I go to the hospital where I have two patients to see. I meet them with a couple of my medical students and their relatives. The challenge of history, talking through a translator, and, as often is the case, knowing little in the way of background history or known diagnosis is something I am reminded of as soon as I see the first patient. They are complex and I am left with the impression that the first man may have a psychotic/agitated depression, which had in the past been treated with ECT, though this is no longer available in Somaliland. He has unfortunately been chained by his family for many years as he often leaves the family home and ends up on the streets chewing khat. The family are understandably worried that one day they will not be able to find him.
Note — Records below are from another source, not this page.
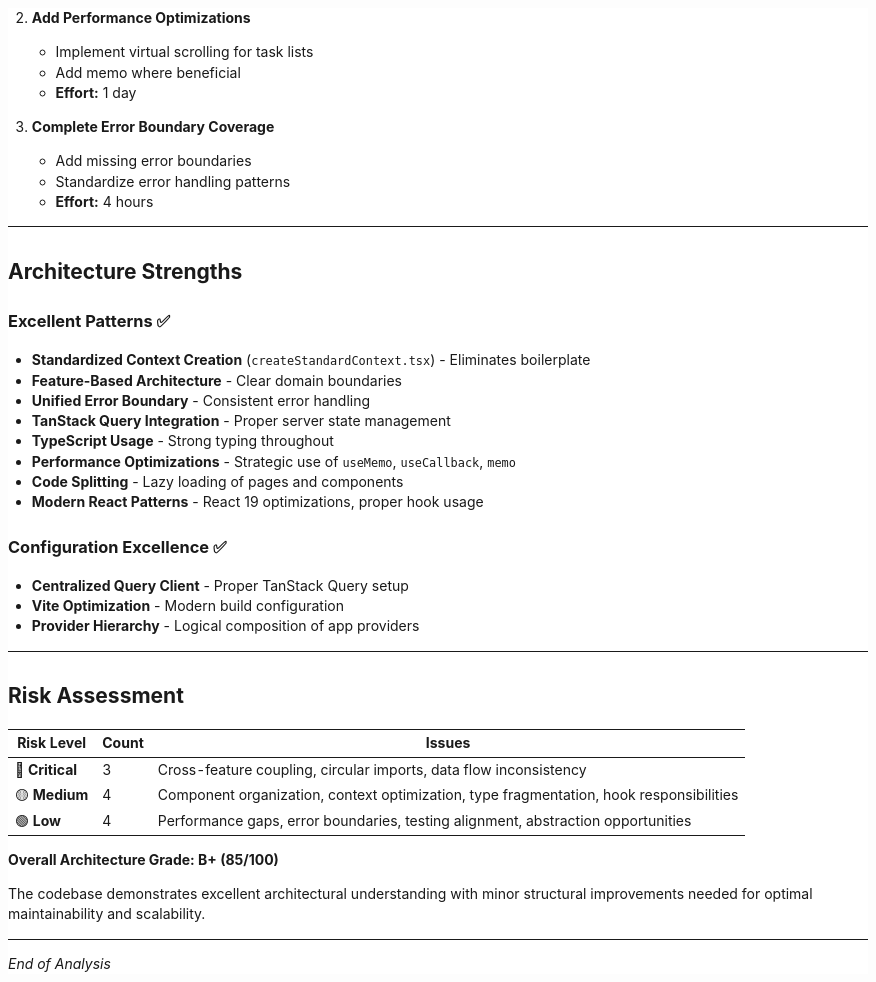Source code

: 2. **Add Performance Optimizations**
   - Implement virtual scrolling for task lists
   - Add memo where beneficial
   - **Effort:** 1 day

3. **Complete Error Boundary Coverage**
   - Add missing error boundaries
   - Standardize error handling patterns
   - **Effort:** 4 hours

---

## Architecture Strengths

### Excellent Patterns ✅
- **Standardized Context Creation** (`createStandardContext.tsx`) - Eliminates boilerplate
- **Feature-Based Architecture** - Clear domain boundaries
- **Unified Error Boundary** - Consistent error handling
- **TanStack Query Integration** - Proper server state management
- **TypeScript Usage** - Strong typing throughout
- **Performance Optimizations** - Strategic use of `useMemo`, `useCallback`, `memo`
- **Code Splitting** - Lazy loading of pages and components
- **Modern React Patterns** - React 19 optimizations, proper hook usage

### Configuration Excellence ✅
- **Centralized Query Client** - Proper TanStack Query setup
- **Vite Optimization** - Modern build configuration
- **Provider Hierarchy** - Logical composition of app providers

---

## Risk Assessment

| Risk Level | Count | Issues |
|------------|-------|---------|
| 🔴 **Critical** | 3 | Cross-feature coupling, circular imports, data flow inconsistency |
| 🟡 **Medium** | 4 | Component organization, context optimization, type fragmentation, hook responsibilities |
| 🟢 **Low** | 4 | Performance gaps, error boundaries, testing alignment, abstraction opportunities |

**Overall Architecture Grade: B+ (85/100)**

The codebase demonstrates excellent architectural understanding with minor structural improvements needed for optimal maintainability and scalability.

---

*End of Analysis*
He has clear symptoms of depression and has lost weight as he is not eating. His sleep is poor and he no longer enjoys life, saying he wants to die, though denies any intent or plans to end his life.

It appears that the second man has a psychotic illness, most likely schizophrenia, judging by the history his relative gives. He unfortunately has tardive dyskinesia, which may be due to having been prescribed typical antipsychotics over a long period of time. He is now taking Olanzapine which seems to be helping his symptoms. He has epilepsy though and his family are concerned that his seizures are not well controlled, with him continuing to experience seizures at least twice a day. This seems to be a priority rather than his psychotic symptoms.  

After taking histories from the patients, I suggest we meet again tomorrow to discuss appropriate management. I include senior Psychiatrists in the UK and email to ask their advice with regard to treatment options later in the evening. I visit the mental ward and speak to the doctor there, thinking about what might be useful to work on whilst I am here. We agree that seeing some clinical cases together, as he is new to the ward, and discussing management would be helpful and make a plan to do this.


The afternoon is spent with 6th year medical students. Today we are discussing anxiety disorders and practicing OSCE scenarios. Unfortunately many of them are very busy on their wards and so cannot make the teaching. They are spread out around the hospital undertaking clinical placements in Paediatrics, Obstetrics and Gynaecology, Surgery and Medicine and are often caught up managing cases on the wards in the afternoons.